I'm immediately disappointed by it.
It doesn’t look like a book I would buy.
The author’s name is printed on an orangy background in a font that is much larger than the title.
The title tells me nothing.
It could be romance novel, it could be a murder mystery. It could suck.
Stamped below the title in gold was and award logo was “Winner of the Corretta Scott King Award.”
A sign. Truly.
Sorry Tina Fey.
Sorry book I almost read first and will definitely read soon. Hello book #1.
As soon as I get the kids settled at home and start a pot of spaghetti sauce, I curl up on the sofa and fall into the book that I didn’t want to like.
The first page of this 300 page book pulls me into the life of a teenager who is sucked into a series of historical events that lead her through a path of eighteenth century colonial Atlantic history right to the frontier of the Georgia-Florida English-Spanish border.

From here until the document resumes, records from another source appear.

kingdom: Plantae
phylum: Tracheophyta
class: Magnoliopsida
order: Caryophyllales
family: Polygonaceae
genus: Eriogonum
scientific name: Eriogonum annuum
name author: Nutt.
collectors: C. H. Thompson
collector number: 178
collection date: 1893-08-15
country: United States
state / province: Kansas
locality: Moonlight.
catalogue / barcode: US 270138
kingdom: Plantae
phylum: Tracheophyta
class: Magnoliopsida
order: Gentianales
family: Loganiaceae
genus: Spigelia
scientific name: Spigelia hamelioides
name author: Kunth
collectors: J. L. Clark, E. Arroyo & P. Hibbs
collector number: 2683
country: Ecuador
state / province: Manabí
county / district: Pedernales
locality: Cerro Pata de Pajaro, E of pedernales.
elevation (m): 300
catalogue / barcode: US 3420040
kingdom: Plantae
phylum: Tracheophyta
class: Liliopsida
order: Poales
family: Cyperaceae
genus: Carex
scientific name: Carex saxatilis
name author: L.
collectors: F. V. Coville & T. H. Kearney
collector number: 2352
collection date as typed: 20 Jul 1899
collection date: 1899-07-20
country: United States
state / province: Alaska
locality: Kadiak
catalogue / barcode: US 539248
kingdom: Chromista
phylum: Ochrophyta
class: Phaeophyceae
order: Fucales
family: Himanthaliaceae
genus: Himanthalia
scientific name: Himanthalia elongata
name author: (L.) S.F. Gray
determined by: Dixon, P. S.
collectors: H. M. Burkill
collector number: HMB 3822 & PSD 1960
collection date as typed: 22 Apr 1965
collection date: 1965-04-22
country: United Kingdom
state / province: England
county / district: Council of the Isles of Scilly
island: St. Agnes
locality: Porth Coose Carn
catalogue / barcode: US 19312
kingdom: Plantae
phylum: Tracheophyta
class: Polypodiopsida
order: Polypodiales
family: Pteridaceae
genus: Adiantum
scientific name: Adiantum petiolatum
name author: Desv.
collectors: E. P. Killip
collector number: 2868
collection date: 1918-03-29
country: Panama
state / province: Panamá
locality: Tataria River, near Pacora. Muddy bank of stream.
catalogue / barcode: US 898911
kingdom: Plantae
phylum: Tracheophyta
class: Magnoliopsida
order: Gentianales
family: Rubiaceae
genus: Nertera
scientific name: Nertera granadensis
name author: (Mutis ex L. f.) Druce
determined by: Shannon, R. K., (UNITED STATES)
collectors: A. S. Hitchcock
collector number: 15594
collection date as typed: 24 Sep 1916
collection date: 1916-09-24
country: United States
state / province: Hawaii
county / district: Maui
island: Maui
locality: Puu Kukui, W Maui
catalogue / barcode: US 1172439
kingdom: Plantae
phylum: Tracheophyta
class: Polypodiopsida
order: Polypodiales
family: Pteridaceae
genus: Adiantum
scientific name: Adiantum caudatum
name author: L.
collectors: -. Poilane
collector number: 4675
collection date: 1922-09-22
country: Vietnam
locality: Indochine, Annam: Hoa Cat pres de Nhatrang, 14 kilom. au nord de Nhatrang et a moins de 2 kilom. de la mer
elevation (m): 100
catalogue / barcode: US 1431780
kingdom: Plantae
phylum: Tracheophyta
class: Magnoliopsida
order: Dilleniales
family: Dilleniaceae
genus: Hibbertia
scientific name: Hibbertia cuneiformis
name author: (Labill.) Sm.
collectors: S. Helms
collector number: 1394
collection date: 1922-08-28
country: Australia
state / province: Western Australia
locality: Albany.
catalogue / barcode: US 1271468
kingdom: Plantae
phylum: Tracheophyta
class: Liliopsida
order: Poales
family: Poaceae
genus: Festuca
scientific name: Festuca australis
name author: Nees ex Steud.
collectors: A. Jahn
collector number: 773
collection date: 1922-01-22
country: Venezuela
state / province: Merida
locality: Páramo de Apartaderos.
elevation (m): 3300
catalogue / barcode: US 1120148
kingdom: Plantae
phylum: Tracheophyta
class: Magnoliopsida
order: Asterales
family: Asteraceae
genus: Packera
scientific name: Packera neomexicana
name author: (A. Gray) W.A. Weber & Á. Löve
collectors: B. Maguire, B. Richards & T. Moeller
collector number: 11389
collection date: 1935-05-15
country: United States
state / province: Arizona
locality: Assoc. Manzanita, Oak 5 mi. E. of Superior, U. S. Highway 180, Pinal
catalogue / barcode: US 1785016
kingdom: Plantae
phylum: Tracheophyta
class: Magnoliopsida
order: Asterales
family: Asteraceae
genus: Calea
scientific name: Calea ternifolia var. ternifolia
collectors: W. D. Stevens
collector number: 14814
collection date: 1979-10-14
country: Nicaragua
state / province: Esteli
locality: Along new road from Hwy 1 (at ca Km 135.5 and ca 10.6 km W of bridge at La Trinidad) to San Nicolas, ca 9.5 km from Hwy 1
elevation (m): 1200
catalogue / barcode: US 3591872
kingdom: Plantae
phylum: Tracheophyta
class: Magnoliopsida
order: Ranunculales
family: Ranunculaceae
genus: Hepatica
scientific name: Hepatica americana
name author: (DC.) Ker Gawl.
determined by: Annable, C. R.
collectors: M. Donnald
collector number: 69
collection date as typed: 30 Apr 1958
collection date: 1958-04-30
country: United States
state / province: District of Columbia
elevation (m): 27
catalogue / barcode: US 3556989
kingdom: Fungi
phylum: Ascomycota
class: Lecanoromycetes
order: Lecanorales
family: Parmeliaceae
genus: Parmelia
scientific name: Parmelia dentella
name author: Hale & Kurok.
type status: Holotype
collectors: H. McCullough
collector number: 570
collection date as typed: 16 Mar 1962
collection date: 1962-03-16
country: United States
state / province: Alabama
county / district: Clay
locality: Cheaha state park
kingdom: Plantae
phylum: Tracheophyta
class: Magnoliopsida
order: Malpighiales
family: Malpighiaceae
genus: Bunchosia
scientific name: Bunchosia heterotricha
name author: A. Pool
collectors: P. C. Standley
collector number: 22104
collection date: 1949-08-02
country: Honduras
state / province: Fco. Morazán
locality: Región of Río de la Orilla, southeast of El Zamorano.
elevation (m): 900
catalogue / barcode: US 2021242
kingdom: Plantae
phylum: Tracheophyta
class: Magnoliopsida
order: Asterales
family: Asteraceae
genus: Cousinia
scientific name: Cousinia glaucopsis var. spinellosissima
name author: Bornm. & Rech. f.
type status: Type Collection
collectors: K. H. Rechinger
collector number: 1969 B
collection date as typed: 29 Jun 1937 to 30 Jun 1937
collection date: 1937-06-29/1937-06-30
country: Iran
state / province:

Two hours later my children want dinner, want attention, want answers to questions that I can’t listen to I can’t get up because I’m reading a horrifying passage about a Simon Legree-like sadistic slave owner using one of his slaves as gator bait.
A few pages later I can breathe again, so I put the book down and take care of their most basic needs but that’s it, that’s all I can do, because I have to return to the eighteenth century and walk through the air castle of a story to see what the next room holds. I finish the book before American Idol comes on and suddenly realize I'm sad to have left that piece of history and come back into the present.
Anyone who didn’t think they knew about or cared about the experience of free, enslaved and indentured women in the 18th century will absolutely be more interested in it after reading this book.